Meteorologists use satellites and specially equipped aircraft to gather information about wind speeds, rainfall, and barometric pressures of the storm. They take this data and create computer forecast models called spaghetti models, and based on the model, scientists can forecast a hurricane’s path with a high degree of certainty.
Does such a model exist for forecasting recessions? Quite simply, no. Economists have loads of historical data, economic models, and Nobel Prizes; yet they struggle to reliably forecast recessions. There is no alarm that tells us we are in a recession and attempting to forecast the beginning and end of a recession (or market top and bottom) is virtually impossible to do consistently.
Thanks to modern technology, we can identify hurricanes as they develop, track where they are likely to travel, and predict when the storm will make landfall. Modern media outlets and emergency alert systems are then able to get the information out to literally save lives.
Many have been saying that we’ve been in the 7th or 8th inning of this economic expansion. Economists were calling for a recession as early as 2011 during the European Sovereign Debt Crisis. Seven years later, we’ve still not had a recession. Stepping back and observing that no one has been able to successfully predict the timing of recessions is a freeing exercise.
Require Immediate Action:
When a hurricane is coming toward you, action is absolutely and imminently required. You may consider boarding up windows or placing sandbags near entry ways of your home. You may want to evacuate the area entirely to avoid getting caught in the storm. Just standing there could be life threatening.
This begs the obvious question, if we knew a recession was coming, what should we do to our portfolio? Jack Bogle, founder of Vanguard and Father of Index Fund Investing, had a famous saying, “Don’t just do something, stand there!” I love this quote (for investing not hurricanes!).
Often when disaster strikes, we feel the need to do something to our investment portfolio, but investors are historically terrible at timing the markets. What inevitably happens is we sell when we should be buying and buy when we should be selling.
A better plan would be to have a plan. If you live along the east coast you better have a hurricane plan, and if you are investing, you should have a plan for what to do in a recession. The key is to prepare in advance! Can your home withstand a hurricane? Can your portfolio withstand a Recession?
Cause Permanent Devastation:
No two hurricanes are the same, and the amount of damage caused can vary wildly.

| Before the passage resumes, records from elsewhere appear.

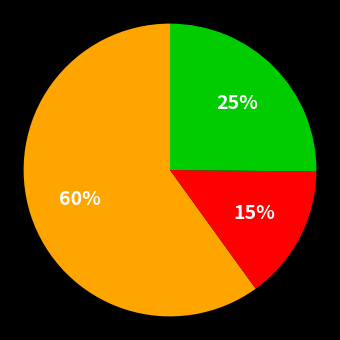

How many segments does this pie chart have?

3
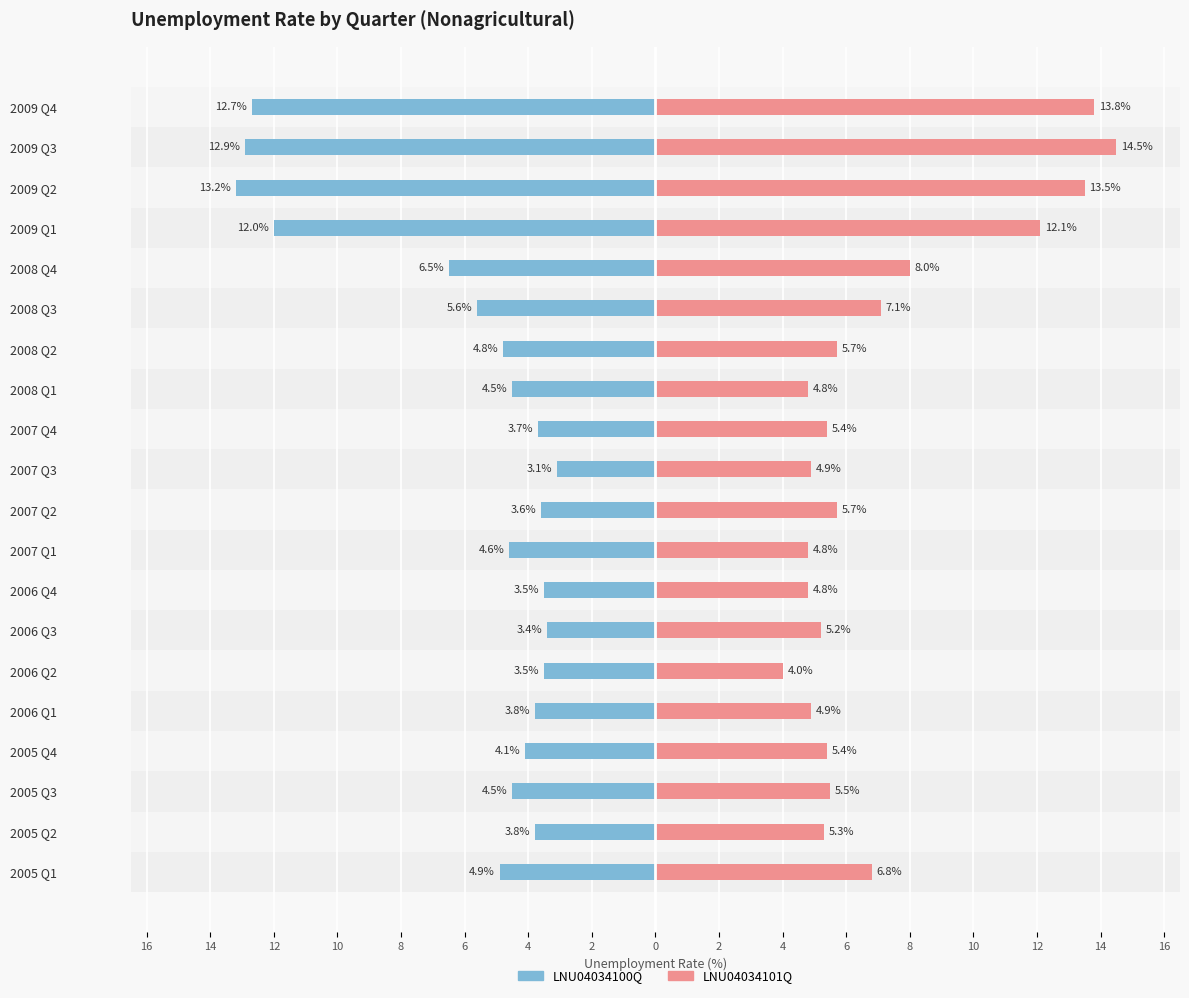

What is the approximate value of LNU04034101Q at 8?

4.8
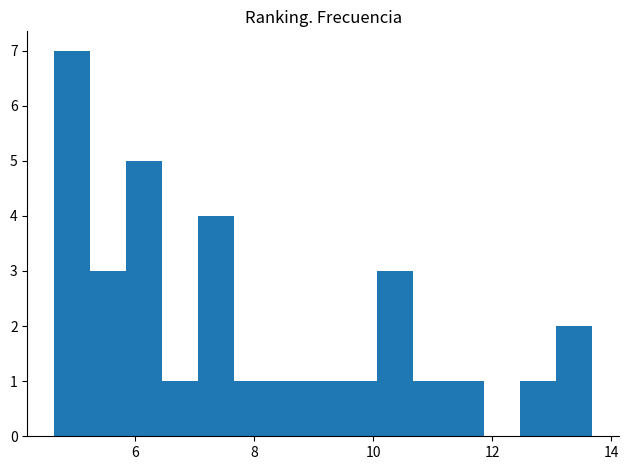

Read against the x-axis, roughly where is the centre of the tallest bar?

5.0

Conversely, a recession is a recession. In a recession the severity and length of the decline does not matter. I’ve never heard of a Category 1 or Category 5 recession. Maybe if it existed, a recession wouldn’t sound as scary. For most, when we hear recession we envision the Great Financial Crisis of 2008-2009 — the worst recession since The Great Depression. We’ve lived through 12 recessions in the 90 years since then, yet all we can remember is the most recent, and coincidentally, most severe. The simple fact is: most recessions come and go with very little fanfare.
I hope it is obvious at this point, but a recession is not a hurricane and should not be feared as such. No one wants to think about a recession when times are good but, without a doubt, the best strategy is to have a plan well ahead of time. Is your asset allocation appropriate? Are you comfortable with your equity exposure, or will you be tempted to sell and abort the plan? Do you have enough cash to live through a downturn? You can’t stop a Recession or a Hurricane from happening, but you should be prepared.